Given entries

__________________________________________________

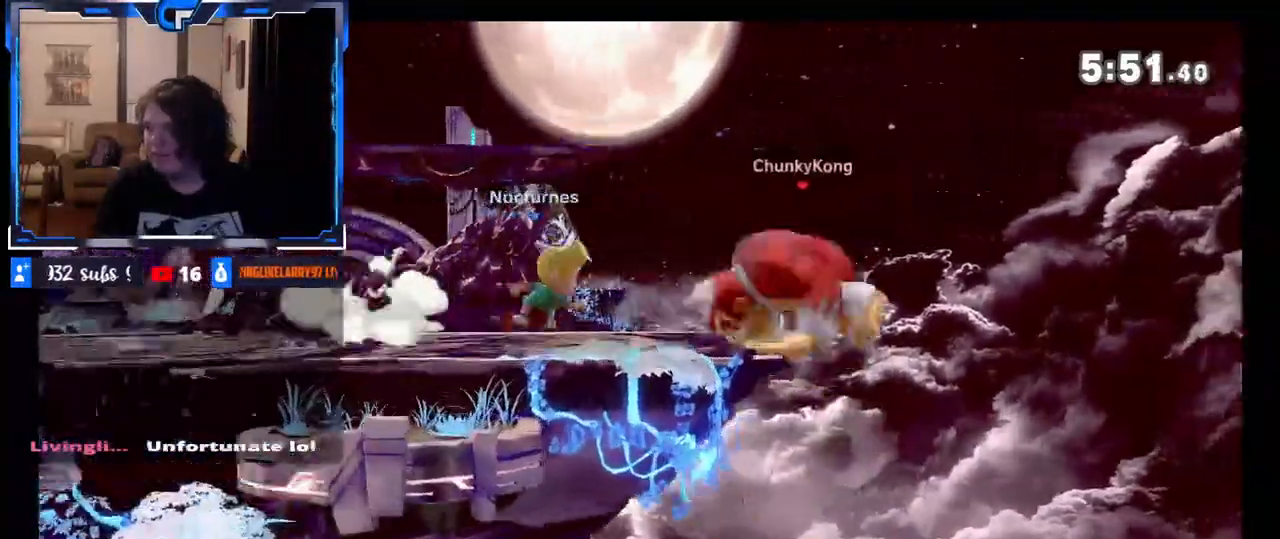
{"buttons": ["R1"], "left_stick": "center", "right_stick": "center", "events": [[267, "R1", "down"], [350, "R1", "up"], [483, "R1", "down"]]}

__________________________________________________

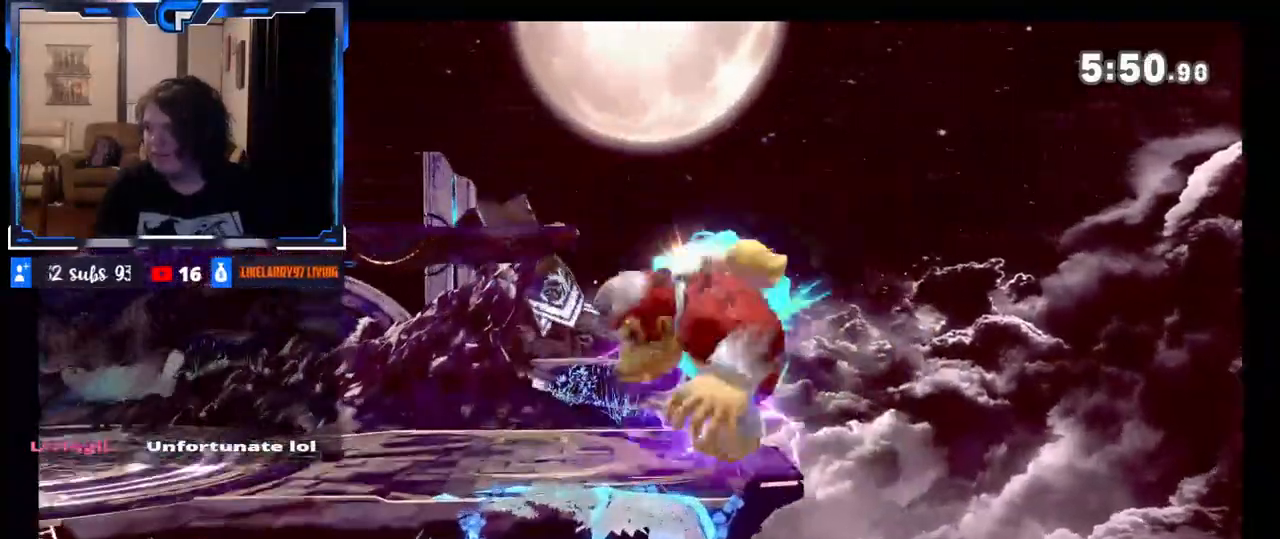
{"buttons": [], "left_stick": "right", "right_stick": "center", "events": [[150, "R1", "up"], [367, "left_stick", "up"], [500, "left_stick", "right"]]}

__________________________________________________

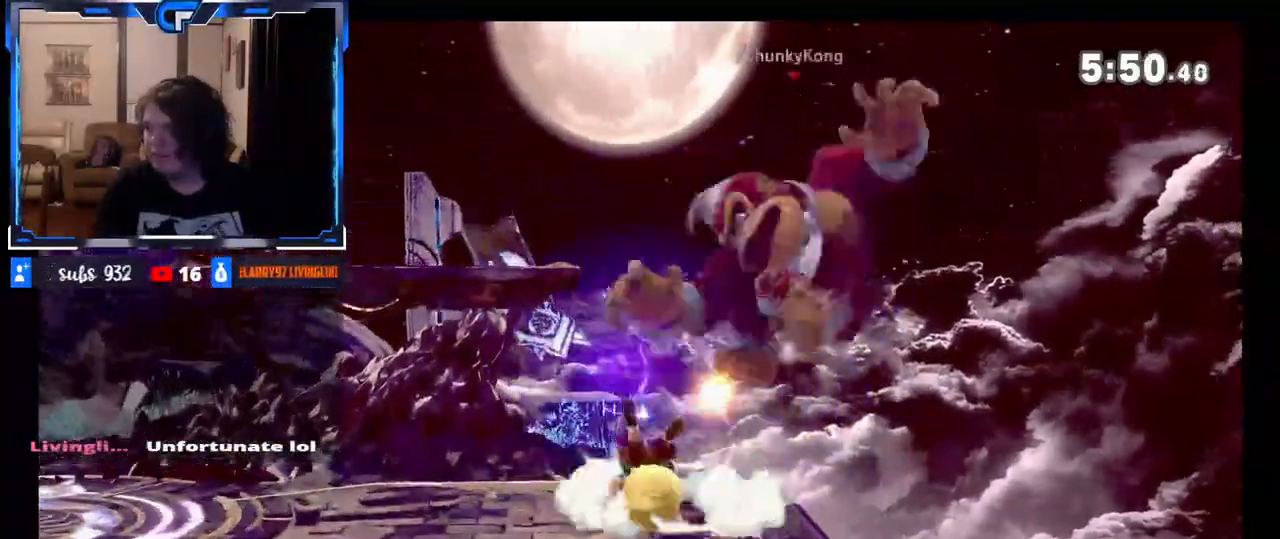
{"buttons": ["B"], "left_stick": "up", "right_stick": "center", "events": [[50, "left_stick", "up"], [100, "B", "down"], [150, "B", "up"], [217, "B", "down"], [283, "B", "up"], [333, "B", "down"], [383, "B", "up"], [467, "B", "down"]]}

__________________________________________________

Task to carry out
Locate the word "down" in the entries, and copy every line where it is found.

Problem solution
{"buttons": ["R1"], "left_stick": "center", "right_stick": "center", "events": [[267, "R1", "down"], [350, "R1", "up"], [483, "R1", "down"]]}
{"buttons": ["B"], "left_stick": "up", "right_stick": "center", "events": [[50, "left_stick", "up"], [100, "B", "down"], [150, "B", "up"], [217, "B", "down"], [283, "B", "up"], [333, "B", "down"], [383, "B", "up"], [467, "B", "down"]]}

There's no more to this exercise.